### TASK OBJECTIVE
Return, unaltered, every line from the beginning of the material below up to and including the one with "22: (441, 275)".

========

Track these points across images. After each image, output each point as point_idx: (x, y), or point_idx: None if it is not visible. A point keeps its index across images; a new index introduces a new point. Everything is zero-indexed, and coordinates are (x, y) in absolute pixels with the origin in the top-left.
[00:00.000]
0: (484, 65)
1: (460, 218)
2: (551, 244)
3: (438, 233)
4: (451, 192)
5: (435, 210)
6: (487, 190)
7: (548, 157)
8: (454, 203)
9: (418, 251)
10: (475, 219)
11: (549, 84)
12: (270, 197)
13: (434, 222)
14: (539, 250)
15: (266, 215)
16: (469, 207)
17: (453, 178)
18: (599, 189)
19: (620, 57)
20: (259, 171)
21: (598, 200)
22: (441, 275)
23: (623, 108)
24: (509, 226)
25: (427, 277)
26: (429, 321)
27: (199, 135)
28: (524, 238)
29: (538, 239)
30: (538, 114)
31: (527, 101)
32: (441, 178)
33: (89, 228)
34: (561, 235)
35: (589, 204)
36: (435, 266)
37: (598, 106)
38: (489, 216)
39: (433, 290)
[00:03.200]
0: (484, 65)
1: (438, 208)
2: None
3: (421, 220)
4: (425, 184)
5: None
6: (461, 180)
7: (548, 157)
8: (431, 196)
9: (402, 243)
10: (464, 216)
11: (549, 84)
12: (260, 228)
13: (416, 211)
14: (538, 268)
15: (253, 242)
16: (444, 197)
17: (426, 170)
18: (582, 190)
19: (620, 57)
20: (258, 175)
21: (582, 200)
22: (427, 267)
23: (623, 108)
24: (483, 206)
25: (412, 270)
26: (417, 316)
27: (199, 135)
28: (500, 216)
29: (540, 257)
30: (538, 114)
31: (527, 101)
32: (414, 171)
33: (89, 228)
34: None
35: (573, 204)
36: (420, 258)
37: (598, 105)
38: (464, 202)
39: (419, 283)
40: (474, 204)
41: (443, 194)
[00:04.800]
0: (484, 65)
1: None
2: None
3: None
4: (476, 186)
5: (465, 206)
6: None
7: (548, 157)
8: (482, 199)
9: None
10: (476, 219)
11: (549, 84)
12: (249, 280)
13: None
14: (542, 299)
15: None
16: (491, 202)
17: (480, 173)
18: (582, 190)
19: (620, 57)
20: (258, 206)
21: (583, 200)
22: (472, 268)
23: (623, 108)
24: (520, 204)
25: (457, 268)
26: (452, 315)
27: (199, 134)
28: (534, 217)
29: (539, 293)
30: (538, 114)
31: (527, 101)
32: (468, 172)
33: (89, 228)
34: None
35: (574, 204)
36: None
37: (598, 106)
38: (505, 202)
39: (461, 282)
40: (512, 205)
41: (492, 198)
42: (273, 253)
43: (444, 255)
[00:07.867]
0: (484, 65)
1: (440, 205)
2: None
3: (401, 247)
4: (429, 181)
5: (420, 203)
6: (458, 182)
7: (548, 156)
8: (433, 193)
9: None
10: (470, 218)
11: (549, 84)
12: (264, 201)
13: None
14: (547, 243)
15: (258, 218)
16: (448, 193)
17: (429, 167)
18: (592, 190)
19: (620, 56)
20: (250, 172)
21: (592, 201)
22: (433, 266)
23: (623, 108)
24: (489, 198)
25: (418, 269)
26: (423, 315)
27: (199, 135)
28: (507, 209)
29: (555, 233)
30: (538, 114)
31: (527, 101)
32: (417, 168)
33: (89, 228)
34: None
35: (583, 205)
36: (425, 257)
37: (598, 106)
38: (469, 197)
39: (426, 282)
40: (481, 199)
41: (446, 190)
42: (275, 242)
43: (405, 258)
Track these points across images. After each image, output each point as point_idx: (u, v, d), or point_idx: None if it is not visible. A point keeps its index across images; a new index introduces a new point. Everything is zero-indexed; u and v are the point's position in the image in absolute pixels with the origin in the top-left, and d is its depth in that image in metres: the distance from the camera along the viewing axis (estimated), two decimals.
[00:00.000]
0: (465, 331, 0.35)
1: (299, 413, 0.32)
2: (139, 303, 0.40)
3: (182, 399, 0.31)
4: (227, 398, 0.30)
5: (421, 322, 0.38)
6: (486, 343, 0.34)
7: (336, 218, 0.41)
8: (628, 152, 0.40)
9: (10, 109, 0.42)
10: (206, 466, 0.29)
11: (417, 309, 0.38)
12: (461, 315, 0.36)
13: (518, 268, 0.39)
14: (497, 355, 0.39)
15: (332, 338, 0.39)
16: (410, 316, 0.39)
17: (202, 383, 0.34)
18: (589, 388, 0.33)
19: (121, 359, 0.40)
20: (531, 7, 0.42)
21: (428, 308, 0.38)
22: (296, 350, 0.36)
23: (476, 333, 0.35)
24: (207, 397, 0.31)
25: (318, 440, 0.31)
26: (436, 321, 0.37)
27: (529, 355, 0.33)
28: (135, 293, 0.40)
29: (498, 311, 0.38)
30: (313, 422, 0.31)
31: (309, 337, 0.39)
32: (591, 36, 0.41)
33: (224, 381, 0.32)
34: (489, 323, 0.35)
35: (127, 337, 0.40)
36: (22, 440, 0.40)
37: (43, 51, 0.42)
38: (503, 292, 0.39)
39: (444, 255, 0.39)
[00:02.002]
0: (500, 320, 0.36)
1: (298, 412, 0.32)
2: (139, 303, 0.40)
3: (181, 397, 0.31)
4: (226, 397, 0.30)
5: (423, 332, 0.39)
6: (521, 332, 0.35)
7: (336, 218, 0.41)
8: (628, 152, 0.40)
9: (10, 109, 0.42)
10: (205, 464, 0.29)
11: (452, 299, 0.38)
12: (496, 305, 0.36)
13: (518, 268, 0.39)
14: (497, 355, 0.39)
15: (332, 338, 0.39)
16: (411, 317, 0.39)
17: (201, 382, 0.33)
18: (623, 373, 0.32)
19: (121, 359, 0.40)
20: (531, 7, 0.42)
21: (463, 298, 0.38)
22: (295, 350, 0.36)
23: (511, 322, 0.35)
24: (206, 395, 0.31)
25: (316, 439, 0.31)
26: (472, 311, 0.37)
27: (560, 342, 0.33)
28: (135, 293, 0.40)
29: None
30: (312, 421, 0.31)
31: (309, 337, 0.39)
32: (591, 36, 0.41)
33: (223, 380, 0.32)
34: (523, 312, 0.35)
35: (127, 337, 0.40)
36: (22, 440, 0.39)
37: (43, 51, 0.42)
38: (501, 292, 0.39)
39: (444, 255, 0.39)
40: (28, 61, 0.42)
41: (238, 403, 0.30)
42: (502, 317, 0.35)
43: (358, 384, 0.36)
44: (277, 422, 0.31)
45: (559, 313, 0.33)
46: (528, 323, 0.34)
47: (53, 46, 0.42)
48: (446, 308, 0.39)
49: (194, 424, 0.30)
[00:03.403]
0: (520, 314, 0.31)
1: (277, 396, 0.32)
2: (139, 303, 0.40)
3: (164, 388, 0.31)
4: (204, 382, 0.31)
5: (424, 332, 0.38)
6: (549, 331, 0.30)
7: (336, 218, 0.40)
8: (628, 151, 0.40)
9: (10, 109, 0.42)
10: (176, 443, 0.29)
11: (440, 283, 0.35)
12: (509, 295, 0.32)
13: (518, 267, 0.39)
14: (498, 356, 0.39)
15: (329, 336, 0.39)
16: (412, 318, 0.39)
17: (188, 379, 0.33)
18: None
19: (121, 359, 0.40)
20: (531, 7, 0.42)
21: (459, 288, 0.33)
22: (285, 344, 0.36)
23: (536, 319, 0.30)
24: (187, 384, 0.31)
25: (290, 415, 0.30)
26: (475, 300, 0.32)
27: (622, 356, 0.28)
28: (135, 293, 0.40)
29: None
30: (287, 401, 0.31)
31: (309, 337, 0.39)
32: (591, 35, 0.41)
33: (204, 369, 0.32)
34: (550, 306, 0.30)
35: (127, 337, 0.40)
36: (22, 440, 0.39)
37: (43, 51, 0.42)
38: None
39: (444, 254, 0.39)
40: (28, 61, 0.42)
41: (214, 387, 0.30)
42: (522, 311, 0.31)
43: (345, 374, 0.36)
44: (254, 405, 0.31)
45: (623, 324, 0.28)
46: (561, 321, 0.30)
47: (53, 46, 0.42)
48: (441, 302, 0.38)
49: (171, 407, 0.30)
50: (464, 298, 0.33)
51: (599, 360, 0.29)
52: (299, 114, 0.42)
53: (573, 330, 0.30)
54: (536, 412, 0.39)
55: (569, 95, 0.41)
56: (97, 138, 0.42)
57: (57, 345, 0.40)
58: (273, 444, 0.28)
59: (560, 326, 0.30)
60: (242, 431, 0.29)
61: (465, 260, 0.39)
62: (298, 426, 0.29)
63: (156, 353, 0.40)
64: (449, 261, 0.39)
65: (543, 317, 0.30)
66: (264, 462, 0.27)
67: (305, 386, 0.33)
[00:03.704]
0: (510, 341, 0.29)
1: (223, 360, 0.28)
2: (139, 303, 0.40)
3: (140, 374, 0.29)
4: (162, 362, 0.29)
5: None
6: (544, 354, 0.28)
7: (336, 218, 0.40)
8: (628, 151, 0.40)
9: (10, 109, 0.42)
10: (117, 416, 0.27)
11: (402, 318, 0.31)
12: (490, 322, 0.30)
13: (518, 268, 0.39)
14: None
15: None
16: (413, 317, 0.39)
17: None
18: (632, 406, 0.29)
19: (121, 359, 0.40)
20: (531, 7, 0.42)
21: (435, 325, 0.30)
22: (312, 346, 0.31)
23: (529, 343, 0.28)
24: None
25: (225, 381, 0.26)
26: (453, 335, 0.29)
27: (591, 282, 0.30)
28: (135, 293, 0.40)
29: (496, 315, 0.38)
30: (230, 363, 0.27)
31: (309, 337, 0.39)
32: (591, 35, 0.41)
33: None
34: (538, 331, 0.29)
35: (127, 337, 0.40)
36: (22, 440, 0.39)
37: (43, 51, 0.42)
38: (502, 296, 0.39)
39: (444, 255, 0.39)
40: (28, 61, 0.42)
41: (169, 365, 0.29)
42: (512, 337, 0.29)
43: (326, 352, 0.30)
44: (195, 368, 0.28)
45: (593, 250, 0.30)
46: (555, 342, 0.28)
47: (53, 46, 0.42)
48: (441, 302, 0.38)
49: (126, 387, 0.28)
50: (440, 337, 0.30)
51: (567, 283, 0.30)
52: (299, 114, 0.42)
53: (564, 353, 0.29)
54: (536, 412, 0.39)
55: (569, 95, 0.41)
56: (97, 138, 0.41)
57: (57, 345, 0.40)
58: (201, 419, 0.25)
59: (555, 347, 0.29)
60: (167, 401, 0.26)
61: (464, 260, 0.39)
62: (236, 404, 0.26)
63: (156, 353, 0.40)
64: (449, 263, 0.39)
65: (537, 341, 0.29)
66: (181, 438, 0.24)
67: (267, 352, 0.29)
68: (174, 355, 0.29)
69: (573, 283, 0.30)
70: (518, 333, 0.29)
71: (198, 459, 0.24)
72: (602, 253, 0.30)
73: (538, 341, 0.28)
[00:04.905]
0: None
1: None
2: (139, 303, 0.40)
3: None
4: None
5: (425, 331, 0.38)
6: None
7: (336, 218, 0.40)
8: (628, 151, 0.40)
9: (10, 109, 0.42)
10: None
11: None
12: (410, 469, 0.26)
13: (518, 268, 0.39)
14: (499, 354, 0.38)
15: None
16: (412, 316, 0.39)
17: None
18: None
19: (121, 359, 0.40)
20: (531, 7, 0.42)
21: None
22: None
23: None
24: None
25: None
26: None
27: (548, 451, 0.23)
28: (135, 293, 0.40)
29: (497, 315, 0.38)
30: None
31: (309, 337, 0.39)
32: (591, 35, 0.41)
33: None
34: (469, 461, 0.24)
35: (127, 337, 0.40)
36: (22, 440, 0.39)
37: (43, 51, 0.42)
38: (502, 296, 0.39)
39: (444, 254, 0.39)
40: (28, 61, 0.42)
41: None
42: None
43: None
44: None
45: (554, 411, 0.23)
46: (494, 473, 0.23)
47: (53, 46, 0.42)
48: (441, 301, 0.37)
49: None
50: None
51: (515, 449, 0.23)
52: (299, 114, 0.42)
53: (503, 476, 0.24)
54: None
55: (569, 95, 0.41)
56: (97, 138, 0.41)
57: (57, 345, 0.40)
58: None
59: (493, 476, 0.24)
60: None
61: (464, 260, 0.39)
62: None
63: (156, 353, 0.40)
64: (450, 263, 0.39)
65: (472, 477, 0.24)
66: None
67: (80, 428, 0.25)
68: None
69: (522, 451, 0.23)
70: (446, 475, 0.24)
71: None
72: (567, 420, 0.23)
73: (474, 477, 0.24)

========

### SOLVED EXERCISE
Track these points across images. After each image, output each point as point_idx: (x, y), or point_idx: None if it is not visible. A point keeps its index across images; a new index introduces a new point. Everything is zero-indexed, and coordinates are (x, y) in absolute pixels with the origin in the top-left.
[00:00.000]
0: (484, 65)
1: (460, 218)
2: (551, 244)
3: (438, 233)
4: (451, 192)
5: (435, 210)
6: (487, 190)
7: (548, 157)
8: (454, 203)
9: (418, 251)
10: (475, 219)
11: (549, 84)
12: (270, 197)
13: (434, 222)
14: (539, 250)
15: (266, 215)
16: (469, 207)
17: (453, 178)
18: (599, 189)
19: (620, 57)
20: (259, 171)
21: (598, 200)
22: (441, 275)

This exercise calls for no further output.